Vous jouez soit des figures d'autorité soit des grands sensibles. Avez-vous conscience de ce que vous dégagez ?
Grégory Gadebois : Non, en plus je ne vais pas voir le résultat parce que ça m'empêche de travailler, ça me bloque. Je fais confiance à l'écriture. Si un metteur en scène que j'estime ou avec qui je m'entends bien venait me voir en me disant "pour moi la reine d'Angleterre c'est toi, veux-tu la jouer ?" je serais partant. Je ne peux qu'accepter ce qu'on me propose. Je n'ai pas de velléité de jouer certaines choses, même s'il y a des couleurs, des silhouettes peu définies que j'aimerais aborder un jour. Je crois que la pire chose que l'on peut me demander, c'est ce que je rêverais de jouer. Je ne saurais pas choisir. Chère Léa coïncidait avec des choses dont j'avais envie de parler. Quand il n'y a pas ça, on essaie de coller à l'image que l'on a du personnage en lisant le texte.

Avec le recul, y a-t-il des choses que vous préférez incarner ?
Grégory Gadebois : J'ai découvert la comédie il n'y a pas longtemps avec Michel Hazanavicius et avec Anne Fontaine. Ça me plaît beaucoup. C'est agréable à faire, c'est un endroit que j'aime bien.

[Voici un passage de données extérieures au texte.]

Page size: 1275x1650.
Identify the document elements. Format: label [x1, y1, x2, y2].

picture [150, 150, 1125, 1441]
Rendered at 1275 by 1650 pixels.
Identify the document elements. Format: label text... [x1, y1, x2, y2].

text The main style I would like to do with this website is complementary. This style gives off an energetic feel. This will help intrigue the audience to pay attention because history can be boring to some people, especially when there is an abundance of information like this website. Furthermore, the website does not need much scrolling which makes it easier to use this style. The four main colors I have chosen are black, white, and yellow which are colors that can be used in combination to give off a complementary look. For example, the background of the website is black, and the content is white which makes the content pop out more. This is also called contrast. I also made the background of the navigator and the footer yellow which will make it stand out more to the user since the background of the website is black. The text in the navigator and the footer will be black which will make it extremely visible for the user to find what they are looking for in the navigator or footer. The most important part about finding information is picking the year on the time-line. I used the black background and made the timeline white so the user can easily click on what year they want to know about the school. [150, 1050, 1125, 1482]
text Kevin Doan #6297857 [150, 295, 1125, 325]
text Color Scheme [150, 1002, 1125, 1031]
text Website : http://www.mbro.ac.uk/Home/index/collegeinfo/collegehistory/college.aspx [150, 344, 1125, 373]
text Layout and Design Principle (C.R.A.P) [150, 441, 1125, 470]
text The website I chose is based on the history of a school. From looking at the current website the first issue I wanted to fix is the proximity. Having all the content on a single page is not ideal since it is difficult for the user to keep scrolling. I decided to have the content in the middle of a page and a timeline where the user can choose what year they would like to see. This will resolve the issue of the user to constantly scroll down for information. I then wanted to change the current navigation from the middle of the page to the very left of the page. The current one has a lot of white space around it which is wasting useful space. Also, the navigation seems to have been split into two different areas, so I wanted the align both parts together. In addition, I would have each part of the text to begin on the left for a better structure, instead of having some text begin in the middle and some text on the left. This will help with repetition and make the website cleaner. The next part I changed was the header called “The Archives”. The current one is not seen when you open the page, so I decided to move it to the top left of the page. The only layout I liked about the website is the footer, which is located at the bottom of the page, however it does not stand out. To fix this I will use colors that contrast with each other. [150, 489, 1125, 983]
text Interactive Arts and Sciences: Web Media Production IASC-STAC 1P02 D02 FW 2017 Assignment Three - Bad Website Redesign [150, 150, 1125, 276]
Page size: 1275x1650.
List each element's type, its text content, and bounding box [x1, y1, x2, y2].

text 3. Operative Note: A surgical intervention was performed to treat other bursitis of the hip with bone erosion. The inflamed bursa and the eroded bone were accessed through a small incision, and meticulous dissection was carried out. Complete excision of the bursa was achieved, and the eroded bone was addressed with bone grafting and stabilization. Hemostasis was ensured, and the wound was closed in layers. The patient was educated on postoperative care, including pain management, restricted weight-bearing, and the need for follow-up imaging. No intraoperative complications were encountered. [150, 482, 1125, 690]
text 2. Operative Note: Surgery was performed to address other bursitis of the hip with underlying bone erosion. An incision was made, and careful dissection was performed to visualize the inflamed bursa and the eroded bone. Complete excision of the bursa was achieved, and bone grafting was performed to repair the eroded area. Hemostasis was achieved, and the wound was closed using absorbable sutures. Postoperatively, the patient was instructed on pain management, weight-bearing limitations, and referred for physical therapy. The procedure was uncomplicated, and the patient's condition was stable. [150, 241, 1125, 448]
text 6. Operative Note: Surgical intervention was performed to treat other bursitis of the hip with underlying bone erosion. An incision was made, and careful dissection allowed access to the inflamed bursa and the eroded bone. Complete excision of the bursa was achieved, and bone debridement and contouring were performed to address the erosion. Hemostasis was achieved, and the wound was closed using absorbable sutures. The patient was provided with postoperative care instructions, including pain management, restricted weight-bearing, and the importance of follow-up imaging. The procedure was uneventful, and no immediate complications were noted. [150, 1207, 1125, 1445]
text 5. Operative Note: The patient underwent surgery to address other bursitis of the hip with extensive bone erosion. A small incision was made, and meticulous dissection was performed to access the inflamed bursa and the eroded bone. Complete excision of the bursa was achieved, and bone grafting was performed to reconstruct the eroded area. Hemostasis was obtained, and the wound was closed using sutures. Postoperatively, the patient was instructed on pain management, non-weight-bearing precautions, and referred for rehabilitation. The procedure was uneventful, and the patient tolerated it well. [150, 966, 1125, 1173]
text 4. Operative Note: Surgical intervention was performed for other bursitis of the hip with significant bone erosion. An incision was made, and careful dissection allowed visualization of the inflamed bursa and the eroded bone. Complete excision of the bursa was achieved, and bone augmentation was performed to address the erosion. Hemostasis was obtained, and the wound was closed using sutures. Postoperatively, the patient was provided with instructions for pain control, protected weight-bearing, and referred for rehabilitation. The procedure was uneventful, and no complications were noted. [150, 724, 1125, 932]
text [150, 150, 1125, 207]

"Il est préférable de se reposer sur la force des mots"

Quand on lit des portraits de vous, il en ressort votre timidité. Ça va mieux ?
Grégory Gadebois : Oui, en avançant on se rend compte que ce n'est pas si dramatique si on dit une bêtise. Il y a quelques années, un moment comme celui-ci aurait été une catastrophe. Je n'aurais pas su quoi dire, j'aurais eu honte de déclarer quoi que ce soit, mais ça se tasse un peu maintenant.

A l'inverse, faites-vous attention à ce que l'on dit de vous ?
Grégory Gadebois : J'ai essayé une fois. On m'avait proposé de relire un article pour donner mon avis et j'ai commencé, mais j'ai arrêté parce que je trouve ça très indiscret, indécent. J'avais envie de demander à ce qu'il ne soit pas publié. Alors je préfère passer un moment et que les gens en fassent ce qu'ils veulent. Comme je le fais moi-même quand je rencontre quelqu'un dans un bar, par exemple. On discute, les gens nous racontent des choses et nous on garde ce que l'on veut de cet échange.

Le film parle du quotidien, de la vie de quartier. Prenez-vous le temps d'en profiter ?
Grégory Gadebois : Il y avait un petit café en haut de chez moi que j'aimais beaucoup. Dès que j'avais 5 minutes, j'y allais, quand on voulait me voir, je donnais rendez-vous là-bas. J'y avais des copains. Et puis le patron a vendu, c'est devenu un café parisien normal. Je ne retrouve plus ce truc de vie de quartier, peut-être simplement parce qu'on a toujours du mal avec le changement. J'aimais bien ça, c'est dommage que ça disparaisse. Maintenant, la vie de quartier elle est sur les réseaux sociaux...

Chère Léa joue avec ce qui passe hors-champ. Ça vous plaît, comment composez-vous avec ça ?
Grégory Gadebois : L'imaginaire des gens sera toujours plus fort que l'image. J'avais joué dans un spectacle sur une interview de Brassens, Brel et Ferré. Beaucoup de gens m'ont dit avoir vu la vidéo de la vraie rencontre. Sauf que le journaliste de cet échange nous a affirmé qu'il n'y avait pas de caméra ce jour-là. Il n'y a pas eu d'images filmées, mais avec la photo et l'enregistrement, les gens étaient persuadés d'avoir vu le film de la rencontre de ces trois-là. Il y a une phrase de Jouvet que j'aime beaucoup, qui dit "quand tu ne sais pas, regarde le lustre et articule". Ça marche. Il est préférable de se reposer sur la force des mots que de surjouer des intentions. Peut-être même que quand on sait ce qu'on doit jouer, il vaut mieux ne pas trop en faire.